(READING TEXT):
** start **

A long time ago in a place far far away ... I got involved with an initiative to create a software testing standard eventually published as British Standard 7925.

You can download the Draft Standard(s) from here.

These are some recollections of the years 1993 to 1998. I make no promise to get any of these memories 100% correct. (I haven't consulted any of the other participants in the story; I am writing this essay on impulse). They are mostly impressions, and impressions can be wrong. But I was there and involved at least.

As the Standard explains, this initiative started in January 1989 with a Standards Working Party (SWP) formed from members of the Specialist Interest Group in Software Testing (SIGIST, now BCS SIGIST). I don't know the detail of what actually happened but, in July 1992, a draft document was produced, and after some use of it in a few places, no one seemed very happy with it.

After a period, some of the members of the SWP decided to have another attempt. There were invites to get others involved through the SIGIST network and newsletter, and I was one of the 'new intake' to the SWP.

A New Start

In January 1993, a reformed SWP re-started from scratch, but retained the existing document as a source – some of it might be reusable, but the scope, overall direction and structure of the document needed a re-think.

PA Consulting generously offered the SWP free use of one of their meeting rooms in a plush office in Victoria, London, and provided nice coffee and generous bowls of fresh fruit, I recall. The number of participants in the group varied over time, averaging 10-12, I guess. Our monthly meetings typically had 8-10 people involved.

My old friend, Stuart Reid of Cranfield University at the time, led the effort – he had experience of working with standards bodies before. Other members (who I would name if I could remember them all) worked for organisations including National Physical Laboratory, Safety-Critical Systems Club, IPL, Praxis. I was a consultant at Systeme Evolutif a UK testing services company – which became Gerrard Consulting some years later. And so on.

** end **

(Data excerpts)
** start **

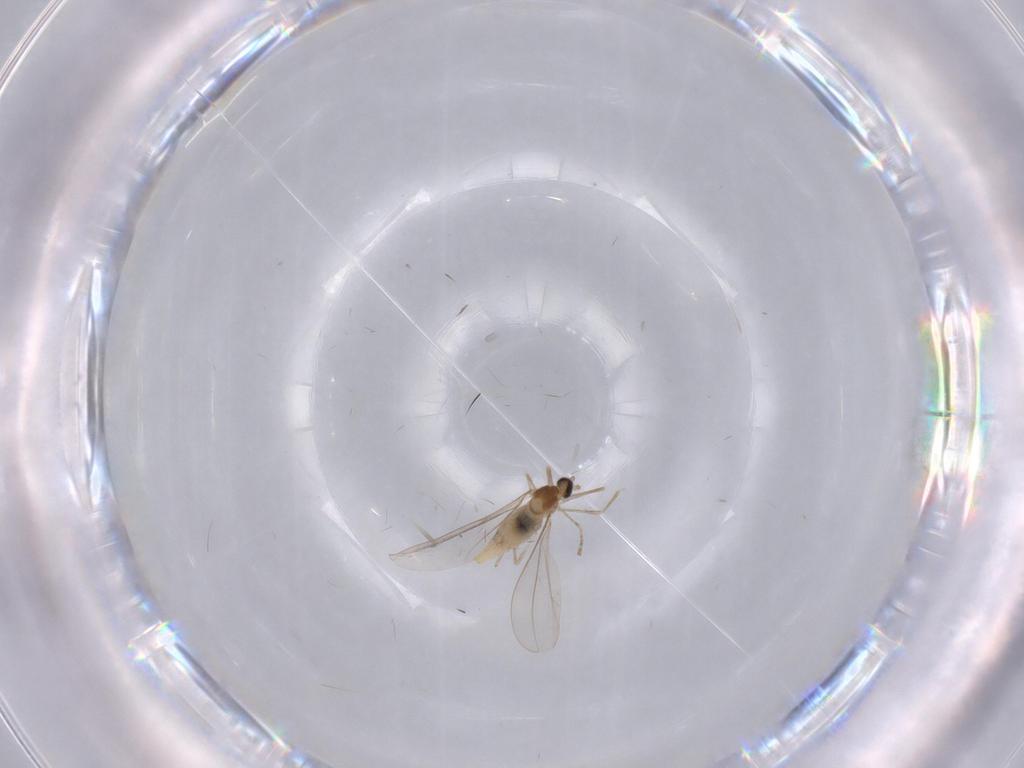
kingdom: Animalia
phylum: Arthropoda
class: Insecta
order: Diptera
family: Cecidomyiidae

** end **
** start **

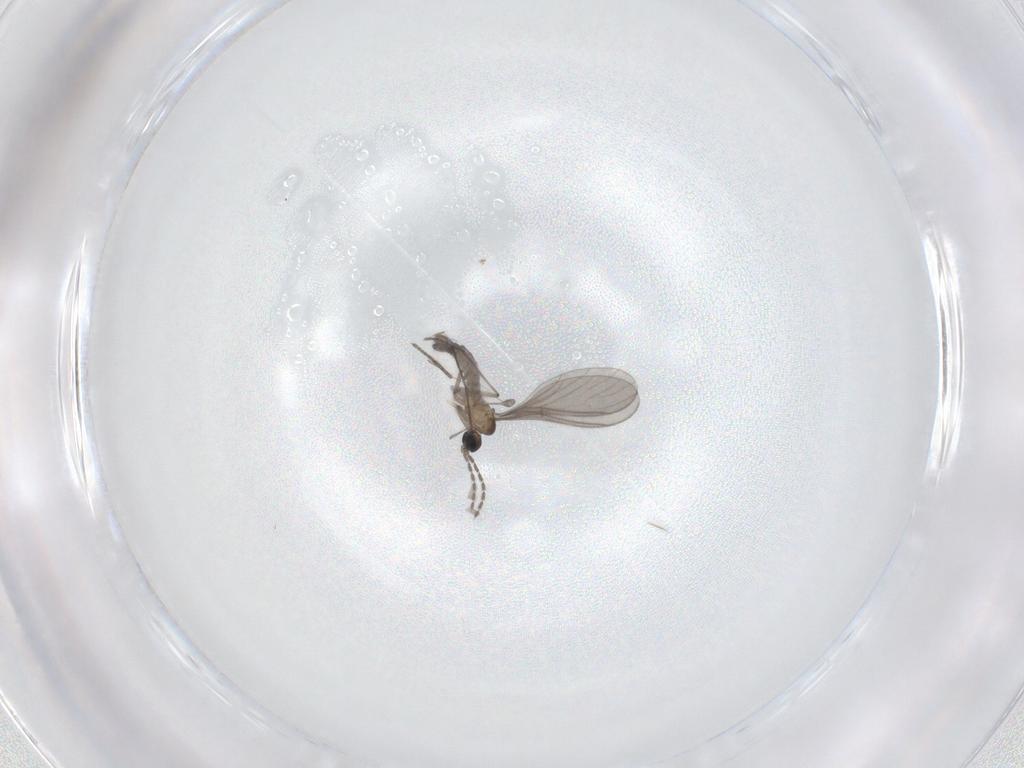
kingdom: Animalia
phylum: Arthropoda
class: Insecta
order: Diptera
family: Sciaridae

** end **
** start **

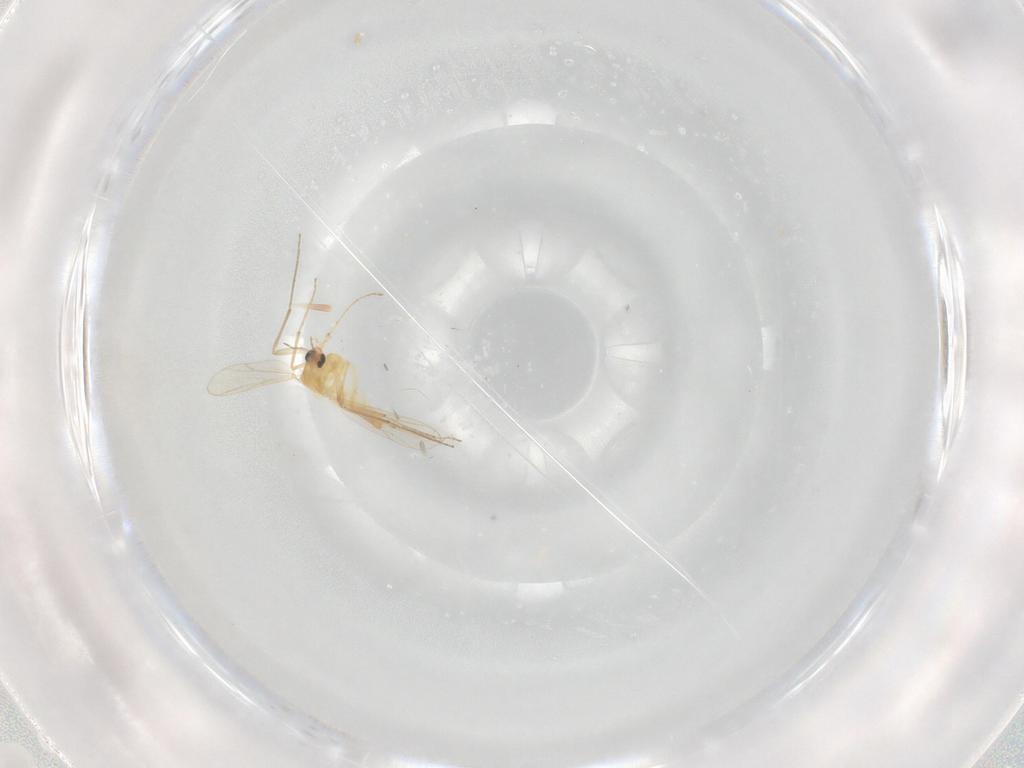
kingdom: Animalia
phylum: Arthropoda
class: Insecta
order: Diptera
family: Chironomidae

** end **

(WORK INSTRUCTIONS):
Extract the part of the reminiscence about the software testing standard from "A long time" to "involved at least." word for word. The taxonomy lines have no connection to the software testing standard reminiscence.

(COMPLETED EXERCISE):
A long time ago in a place far far away ... I got involved with an initiative to create a software testing standard eventually published as British Standard 7925.

You can download the Draft Standard(s) from here.

These are some recollections of the years 1993 to 1998. I make no promise to get any of these memories 100% correct. (I haven't consulted any of the other participants in the story; I am writing this essay on impulse). They are mostly impressions, and impressions can be wrong. But I was there and involved at least.